In caso di revoca della concessione - argomento all’ordine del giorno del consiglio dei ministri di oggi, che arriva dopo le parole inequivocabili pronunciate ieri del premier Conte: «Sabato è arrivata da Aspi una risposta ampiamente insoddisfacente, per non dire imbarazzante: tutto meno che un’accettazione delle richieste del governo» -, la società Autostrade per l’italia potrebbe finire in default: la riduzione della penale introdotta con il decreto «Milleproroghe» provocherebbe 10 miliardi di debiti in più e altri 9 li avrebbe sulle spalle Atlantia. Anche svanissero «i Benetton», dunque, gli altri soci non lascerebbero inerti le rispettive squadre legali. E poi va ricordato che quei debiti, entrassero in Autostrade player pubblici al posto di Atlantia (Cdp per tutti), diventerebbero oneri in più per tutti
i contribuenti italiani.
Le riflessioni in termini finanziari potrebbero continuare ma, sempre guardando al palazzo che fronteggia il Duomo di Treviso, ci si può pure domandare se e come reggerà l’architettura di comando di Edizione, a una settimana dall’assemblea in cui si dovrà giocoforza riparlare della governance. A Gianni Mion, richiamato alla guida della holding un anno fa data l’impossibilità di trovare una convergenza sulla leadership fra i Benetton discendenti dei quattro fondatori, potrebbe essere chiesto di rimanere ancora, visto che la burrasca è molto più intensa che nell’estate del 2019. Lasciando per un attimo da parte Aspi, gli effetti della pandemia non hanno certo risparmiato da flessioni più o meno accentuate altre linee di business come gli Aeroporti di Roma o la già citata Autogrill, mentre l’affanno della United Colors - lo storico ramo tessile da cui tutto è nato - non è una novità, tanto che il rosso di bilancio si è cronicizzato negli ultimi anni. Meglio hanno funzionato, in questo caso anche grazie al Covid19 e all’isolamento sociale, le strutture di telecomunicazione di Cellnex, partecipate attraverso Connect, ma le proporzioni non reggono la prova della compensazione tra attivi e passivi.

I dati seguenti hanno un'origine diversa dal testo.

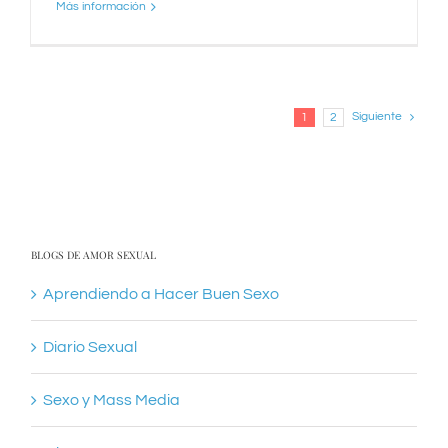
Más información
Siguiente
1
2
BLOGS DE AMOR SEXUAL
Aprendiendo a Hacer Buen Sexo
Diario Sexual
Sexo y Mass Media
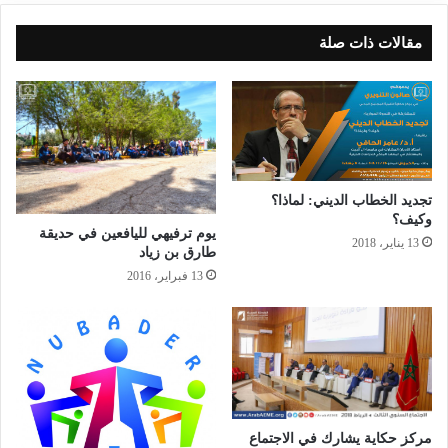
مقالات ذات صلة
تجديد الخطاب الديني: لماذا؟
وكيف؟
يوم ترفيهي لليافعين في حديقة
13 يناير، 2018
طارق بن زياد
13 فبراير، 2016
مركز حكاية يشارك في الاجتماع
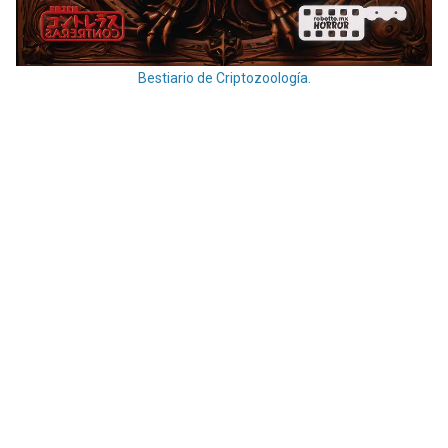
Bestiario de Criptozoología.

Tornando a Mion, una sua riconferma potrebbe tradursi in un passaggio cruciale per Alessandro Benetton. Insofferente da tempo al contesto e alle dinamiche della holding, il figlio di Luciano potrebbe decidere di lasciare il suo posto in Consiglio di amministrazione (così come avvenne tre anni fa relativamente al Gruppo del casual) e dedicarsi finalmente per intero alla sua 21 Investimenti.

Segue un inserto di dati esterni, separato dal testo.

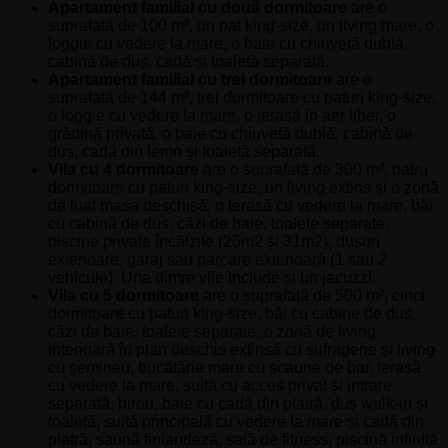
Apartament familial cu două dormitoare
are o
suprafață de 100 m², un pat king-size, un living mare, o
loggie cu vedere la mare, o baie cu chiuvetă dublă,
cabină de duș, cadă și toaletă separată.
Apartament familial cu trei dormitoare
are o
suprafață de 144 m², trei dormitoare cu paturi king-size,
o loggie cu vedere la mare, o terasă în aer liber, o
grădină privată, o baie cu chiuvetă dublă, cabină de
duș, cadă din lemn și toaletă separată.
Vila cu 4 dormitoare
are o suprafață de 300 m², patru
dormitoare cu paturi king-size, un living extins și o zonă
de luat masa deschisă, o terasă cu vedere la mare, băi
cu cabină de duș, căzi de baie, toalete separate,
piscine private încălzite (25m2 și 31m2), dușuri
exterioare, garaj sau parcare exterioară (1 sau 2
vehicule). Una dintre vile include și un jacuzzi.
Vila cu 5 dormitoare
are o suprafață de 500 m², cinci
dormitoare cu paturi king-size, băi cu cabine de duș,
căzi de baie, toalete separate, o zonă de living
interioară în plan deschis extinsă cu sufragerie și living
cu șemineu, bucătărie mare cu scaune de bar, terasă
cu vedere la mare, suită cu acces privat și intrare
separată, birou, baie cu cadă din piatră, duș walk-in și
toaletă, suită principală cu vedere la mare și cadă din
piatră, saună finlandeză, sală de fitness, piscină infinită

Quando ad Aspi, infine, la società ha scelto ieri la massima trasparenza, pubblicando l’ultimo rilancio al governo, e sarebbe la proposta numero 10: i miliardi per investimenti, ricostruzione del viadotto Morandi e riduzione delle tariffe passano da 2,9 a 3,4, c’è la rinuncia ai ricorsi contro la parte pubblica e l’apertura del capitale a terzi. L’unico no è quello all’ipotesi di sollevare il governo da responsabilità civili per danni eventualmente richiesti da terzi e collegati alla tragedia di Genova.